Geddy Lee Recalls the Making of Rush’s Debut Album
Forty years have passed since the release of Rush’s self-titled debut album. Yesterday (April 29), the disc was reissued in an extravagant new box set titled Rush ReDISCovered. As reported by Bravewords.com, frontman Geddy Lee says the making of the original album was exceptionally challenging. “It’s sort of a miracle that it came into being at all,” recalls Lee. “We originally recorded most of the songs in a studio in downtown Toronto, between the hours of 2 a.m. until 8 a.m. after we had finished playing five sets a night at a local rock club. We managed to record an album's worth of material in a matter of days and the engineer who worked with us then mixed the entire record in one evening.”

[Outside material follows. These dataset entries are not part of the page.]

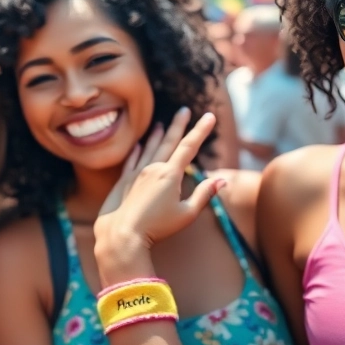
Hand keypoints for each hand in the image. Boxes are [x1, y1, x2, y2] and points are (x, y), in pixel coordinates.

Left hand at [94, 109, 224, 268]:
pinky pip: (132, 160)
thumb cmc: (157, 228)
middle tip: (185, 110)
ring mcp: (136, 173)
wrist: (122, 233)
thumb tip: (221, 180)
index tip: (210, 116)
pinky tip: (138, 145)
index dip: (201, 131)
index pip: (189, 147)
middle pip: (169, 142)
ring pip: (149, 148)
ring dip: (157, 135)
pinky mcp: (123, 181)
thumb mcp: (186, 214)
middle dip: (179, 125)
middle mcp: (153, 169)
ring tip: (161, 124)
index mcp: (170, 174)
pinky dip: (137, 150)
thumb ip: (203, 194)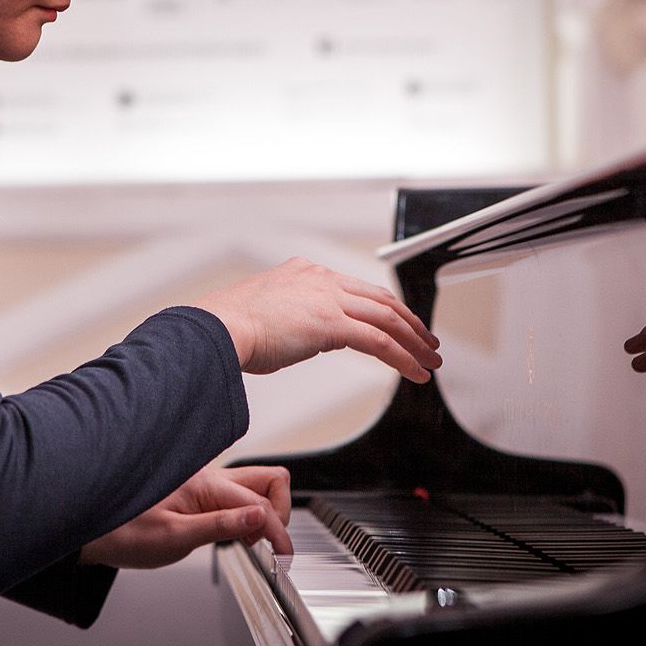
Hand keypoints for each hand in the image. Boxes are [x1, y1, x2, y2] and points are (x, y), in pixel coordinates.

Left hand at [79, 465, 293, 568]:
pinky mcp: (202, 494)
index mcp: (205, 484)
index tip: (283, 556)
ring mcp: (207, 484)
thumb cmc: (124, 532)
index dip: (278, 531)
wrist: (95, 530)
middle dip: (280, 510)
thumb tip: (260, 518)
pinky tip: (237, 535)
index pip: (260, 502)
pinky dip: (249, 515)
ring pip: (256, 486)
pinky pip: (239, 496)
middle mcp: (210, 477)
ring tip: (254, 542)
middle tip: (271, 543)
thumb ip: (220, 527)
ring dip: (266, 512)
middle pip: (269, 479)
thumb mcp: (174, 538)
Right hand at [192, 257, 439, 382]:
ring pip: (387, 318)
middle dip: (409, 322)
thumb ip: (294, 319)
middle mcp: (320, 279)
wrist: (217, 328)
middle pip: (381, 299)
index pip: (356, 289)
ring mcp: (328, 298)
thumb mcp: (267, 313)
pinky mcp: (332, 323)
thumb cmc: (228, 328)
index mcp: (304, 272)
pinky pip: (379, 341)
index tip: (397, 324)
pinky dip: (402, 357)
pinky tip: (415, 373)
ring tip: (429, 360)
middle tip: (427, 341)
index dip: (383, 308)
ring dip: (414, 341)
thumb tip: (311, 336)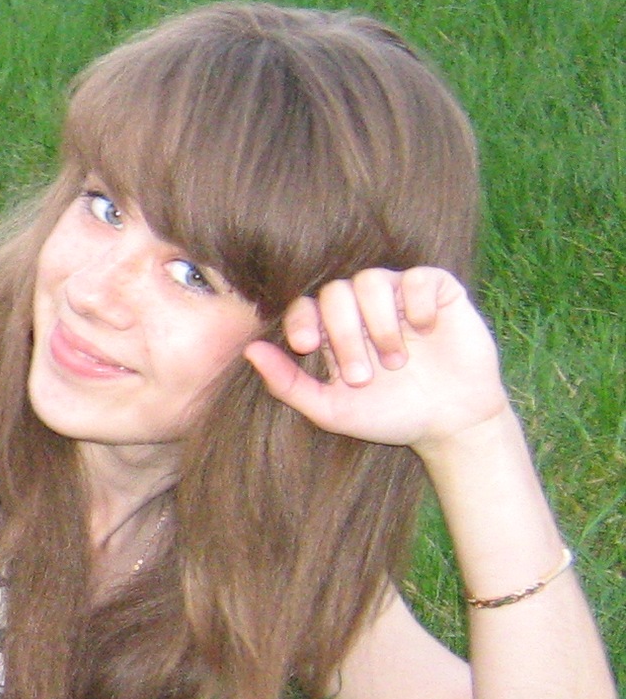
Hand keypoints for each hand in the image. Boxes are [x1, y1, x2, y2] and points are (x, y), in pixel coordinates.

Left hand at [242, 267, 510, 454]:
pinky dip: (417, 301)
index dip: (300, 320)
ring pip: (371, 280)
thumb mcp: (330, 409)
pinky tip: (425, 329)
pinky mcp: (438, 292)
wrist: (449, 423)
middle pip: (335, 293)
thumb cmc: (387, 415)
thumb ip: (287, 384)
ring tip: (395, 361)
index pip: (304, 306)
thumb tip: (250, 350)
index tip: (307, 346)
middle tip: (362, 376)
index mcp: (332, 331)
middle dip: (343, 334)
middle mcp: (362, 308)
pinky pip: (419, 276)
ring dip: (379, 323)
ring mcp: (399, 297)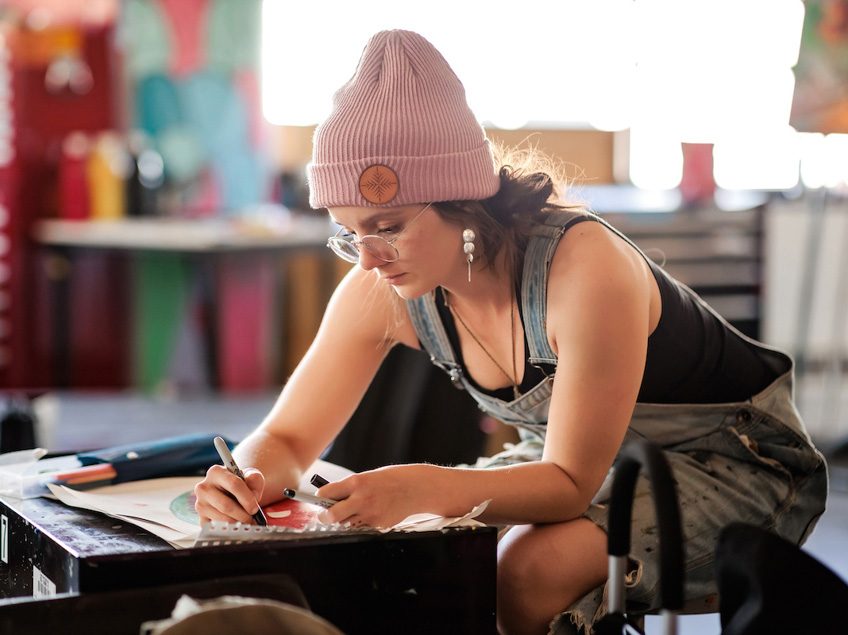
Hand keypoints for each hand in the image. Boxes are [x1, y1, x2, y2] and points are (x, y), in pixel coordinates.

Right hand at [194, 464, 264, 523]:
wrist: (232, 492)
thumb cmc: (242, 483)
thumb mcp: (252, 476)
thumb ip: (255, 480)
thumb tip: (253, 496)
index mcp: (216, 472)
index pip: (234, 484)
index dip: (247, 499)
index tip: (255, 508)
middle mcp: (204, 487)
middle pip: (226, 505)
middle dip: (243, 515)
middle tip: (252, 518)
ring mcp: (200, 503)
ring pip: (222, 518)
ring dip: (238, 522)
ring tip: (246, 521)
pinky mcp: (201, 518)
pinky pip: (216, 527)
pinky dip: (229, 528)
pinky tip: (237, 524)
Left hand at [316, 464, 434, 527]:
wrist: (417, 488)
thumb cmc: (392, 479)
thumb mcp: (369, 476)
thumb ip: (351, 488)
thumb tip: (331, 499)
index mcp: (357, 482)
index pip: (326, 493)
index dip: (319, 498)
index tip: (319, 499)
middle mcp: (361, 499)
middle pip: (331, 516)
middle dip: (325, 517)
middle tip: (325, 515)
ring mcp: (370, 515)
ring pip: (345, 524)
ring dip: (344, 520)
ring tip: (354, 511)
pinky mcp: (378, 526)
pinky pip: (361, 527)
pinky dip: (361, 523)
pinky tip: (371, 513)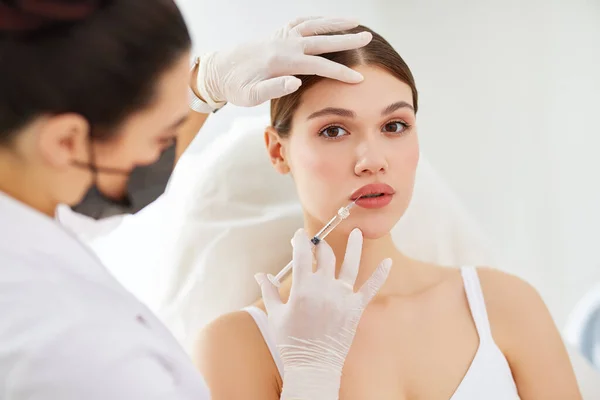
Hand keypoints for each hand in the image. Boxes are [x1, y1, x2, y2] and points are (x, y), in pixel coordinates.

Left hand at [196, 17, 372, 106]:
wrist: (219, 70)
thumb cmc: (235, 87)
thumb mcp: (250, 96)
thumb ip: (273, 89)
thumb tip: (296, 81)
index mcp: (281, 62)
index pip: (318, 66)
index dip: (340, 72)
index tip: (358, 78)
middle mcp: (284, 44)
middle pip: (321, 40)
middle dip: (346, 40)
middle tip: (367, 38)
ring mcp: (281, 37)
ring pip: (313, 26)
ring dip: (335, 23)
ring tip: (356, 23)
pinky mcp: (278, 35)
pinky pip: (301, 23)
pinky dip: (317, 20)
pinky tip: (328, 22)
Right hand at [255, 228, 391, 399]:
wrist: (313, 366)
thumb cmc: (290, 341)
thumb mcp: (274, 314)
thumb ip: (268, 290)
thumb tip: (260, 274)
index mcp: (303, 288)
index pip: (303, 254)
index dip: (300, 241)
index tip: (298, 236)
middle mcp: (325, 288)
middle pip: (325, 256)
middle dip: (320, 246)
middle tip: (317, 243)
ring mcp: (343, 297)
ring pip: (351, 265)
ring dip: (354, 246)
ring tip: (357, 232)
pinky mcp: (356, 308)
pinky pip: (371, 288)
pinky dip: (380, 275)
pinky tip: (388, 263)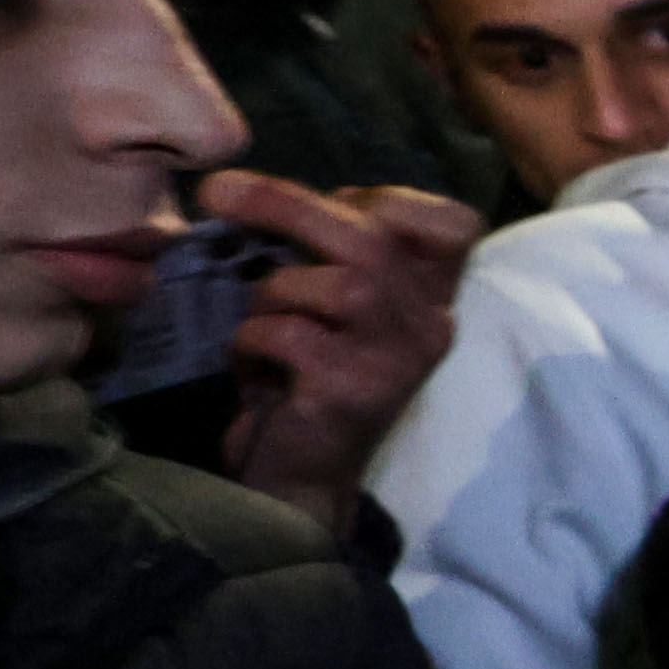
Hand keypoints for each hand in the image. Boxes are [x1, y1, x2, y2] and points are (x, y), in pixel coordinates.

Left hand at [201, 171, 475, 541]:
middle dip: (287, 203)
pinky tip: (256, 369)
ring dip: (272, 294)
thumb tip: (267, 197)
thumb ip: (331, 255)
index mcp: (430, 298)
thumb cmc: (306, 381)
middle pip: (374, 240)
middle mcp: (429, 326)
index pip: (453, 226)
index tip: (337, 202)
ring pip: (338, 285)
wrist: (297, 478)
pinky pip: (291, 335)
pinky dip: (253, 342)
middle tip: (216, 191)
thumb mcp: (332, 308)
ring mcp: (396, 362)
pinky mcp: (354, 394)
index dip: (392, 200)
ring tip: (257, 325)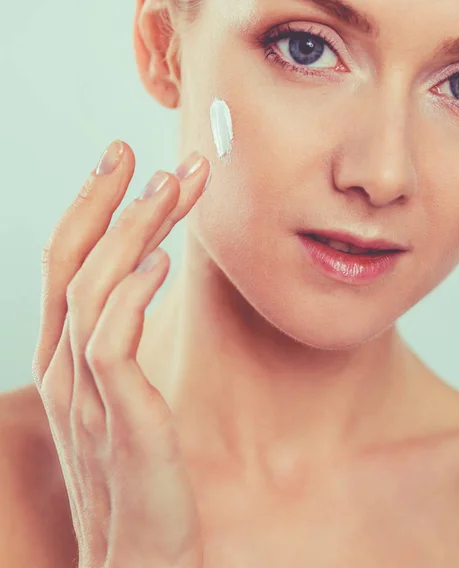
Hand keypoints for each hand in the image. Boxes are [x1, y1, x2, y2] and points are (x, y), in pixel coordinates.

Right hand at [32, 141, 209, 567]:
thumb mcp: (125, 394)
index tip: (120, 161)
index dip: (89, 206)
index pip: (67, 262)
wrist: (143, 551)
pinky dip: (131, 296)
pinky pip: (112, 343)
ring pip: (95, 290)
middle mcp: (64, 367)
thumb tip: (142, 274)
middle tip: (141, 153)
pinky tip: (160, 262)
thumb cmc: (140, 467)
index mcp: (67, 356)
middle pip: (74, 262)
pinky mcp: (119, 417)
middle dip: (108, 201)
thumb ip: (121, 340)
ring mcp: (86, 393)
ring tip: (170, 188)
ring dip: (132, 232)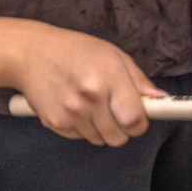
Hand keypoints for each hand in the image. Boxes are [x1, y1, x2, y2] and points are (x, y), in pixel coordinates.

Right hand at [2, 23, 165, 146]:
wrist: (32, 54)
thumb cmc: (76, 50)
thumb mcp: (114, 55)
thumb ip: (139, 80)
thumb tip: (159, 99)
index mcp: (109, 78)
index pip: (135, 118)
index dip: (141, 123)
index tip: (142, 119)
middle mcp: (89, 98)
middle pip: (119, 137)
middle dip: (123, 127)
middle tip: (118, 110)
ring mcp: (70, 113)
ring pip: (101, 140)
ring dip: (103, 128)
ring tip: (94, 103)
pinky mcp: (54, 123)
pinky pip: (81, 138)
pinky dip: (84, 127)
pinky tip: (78, 107)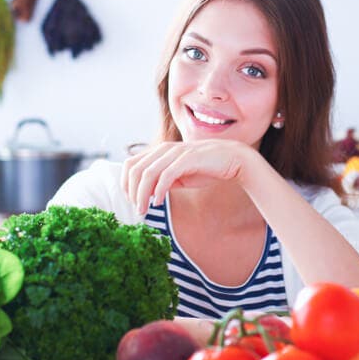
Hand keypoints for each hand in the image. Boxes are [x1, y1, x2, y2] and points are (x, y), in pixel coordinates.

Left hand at [121, 139, 255, 213]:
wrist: (232, 160)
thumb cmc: (205, 168)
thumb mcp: (179, 176)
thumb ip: (162, 180)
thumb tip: (146, 194)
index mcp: (159, 151)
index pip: (130, 164)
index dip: (126, 183)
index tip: (131, 200)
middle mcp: (164, 149)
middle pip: (135, 170)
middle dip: (132, 192)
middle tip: (137, 209)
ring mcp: (175, 153)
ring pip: (147, 174)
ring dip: (142, 195)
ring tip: (144, 210)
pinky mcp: (187, 160)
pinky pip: (166, 176)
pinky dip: (158, 191)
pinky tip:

Lee says those original mixes failed to capture the band’s true sound. “We were crushed with disappointment …” he reveals. “The next day we ran to our manager for help and we were directed to an ex-pat British engineer and producer named Terry Brown. We met with Terry and instantly felt we were on better footing. After he had come to hear us play live, he suggested that we come to his studio, Toronto Sound, and re-record many of the overdubs and record a few of the ‘newer’ songs that we had written and then re-mix the rest. Terry saved the album … no question about that. It began a very happy collaboration that endured until 1981.” Rush ReDISCovered was remastered at Abbey Road Studios by Sean McGee, who also oversaw the recent Beatles vinyl remasters.